── DATASET CONTENT

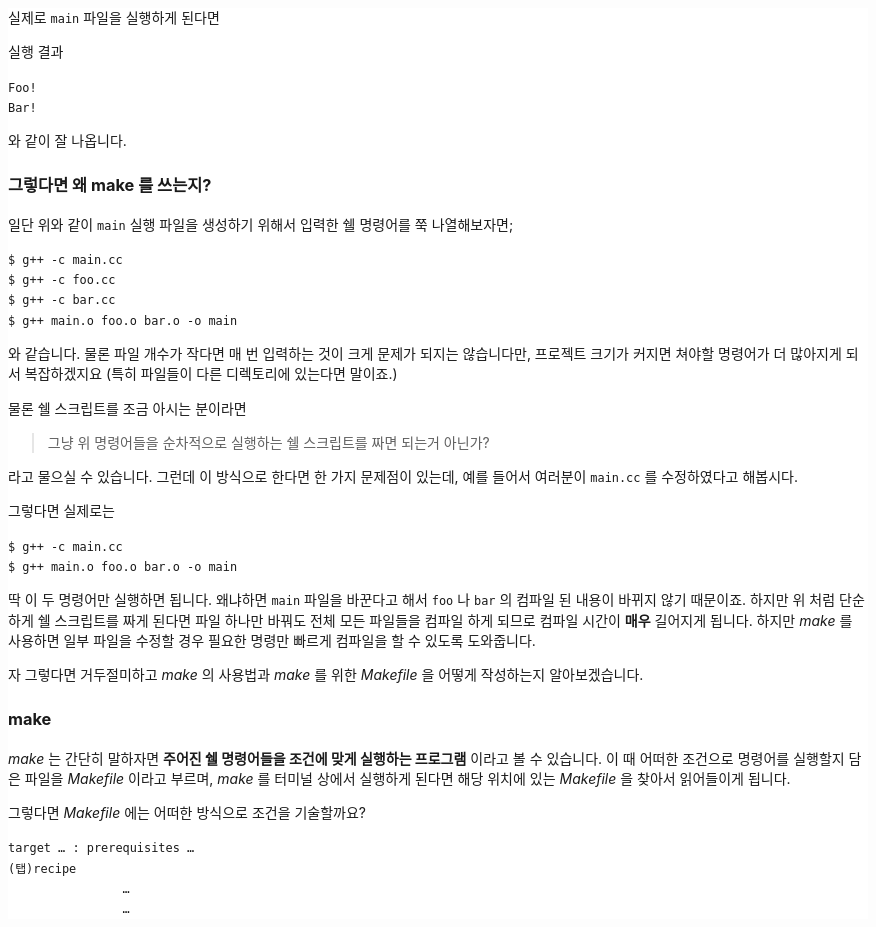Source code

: 실제로 `main` 파일을 실행하게 된다면

실행 결과

```
Foo!
Bar!
```

와 같이 잘 나옵니다.





### 그렇다면 왜 make 를 쓰는지?

일단 위와 같이 `main` 실행 파일을 생성하기 위해서 입력한 쉘 명령어를 쭉 나열해보자면;

```
$ g++ -c main.cc
$ g++ -c foo.cc
$ g++ -c bar.cc
$ g++ main.o foo.o bar.o -o main
```

와 같습니다. 물론 파일 개수가 작다면 매 번 입력하는 것이 크게 문제가 되지는 않습니다만, 프로젝트 크기가 커지면 쳐야할 명령어가 더 많아지게 되서 복잡하겠지요 (특히 파일들이 다른 디렉토리에 있는다면 말이죠.)

물론 쉘 스크립트를 조금 아시는 분이라면

> 그냥 위 명령어들을 순차적으로 실행하는 쉘 스크립트를 짜면 되는거 아닌가?

라고 물으실 수 있습니다. 그런데 이 방식으로 한다면 한 가지 문제점이 있는데, 예를 들어서 여러분이 `main.cc` 를 수정하였다고 해봅시다.

그렇다면 실제로는

```
$ g++ -c main.cc
$ g++ main.o foo.o bar.o -o main
```

딱 이 두 명령어만 실행하면 됩니다. 왜냐하면 `main` 파일을 바꾼다고 해서 `foo` 나 `bar` 의 컴파일 된 내용이 바뀌지 않기 때문이죠. 하지만 위 처럼 단순하게 쉘 스크립트를 짜게 된다면 파일 하나만 바꿔도 전체 모든 파일들을 컴파일 하게 되므로 컴파일 시간이 **매우** 길어지게 됩니다. 하지만 *make* 를 사용하면 일부 파일을 수정할 경우 필요한 명령만 빠르게 컴파일을 할 수 있도록 도와줍니다.

자 그렇다면 거두절미하고 *make* 의 사용법과 *make* 를 위한 *Makefile* 을 어떻게 작성하는지 알아보겠습니다.

### make

*make* 는 간단히 말하자면 **주어진 쉘 명령어들을 조건에 맞게 실행하는 프로그램** 이라고 볼 수 있습니다. 이 때 어떠한 조건으로 명령어를 실행할지 담은 파일을 *Makefile* 이라고 부르며, *make* 를 터미널 상에서 실행하게 된다면 해당 위치에 있는 *Makefile* 을 찾아서 읽어들이게 됩니다.

그렇다면 *Makefile* 에는 어떠한 방식으로 조건을 기술할까요?

```
target … : prerequisites …
(탭)recipe
				…
				…
```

────

**WHAT TO PRODUCE**
Scan the data above; copy every line where "방식으로" appears.

**ANSWER FOR THIS EXERCISE**
라고 물으실 수 있습니다. 그런데 이 방식으로 한다면 한 가지 문제점이 있는데, 예를 들어서 여러분이 `main.cc` 를 수정하였다고 해봅시다.
그렇다면 *Makefile* 에는 어떠한 방식으로 조건을 기술할까요?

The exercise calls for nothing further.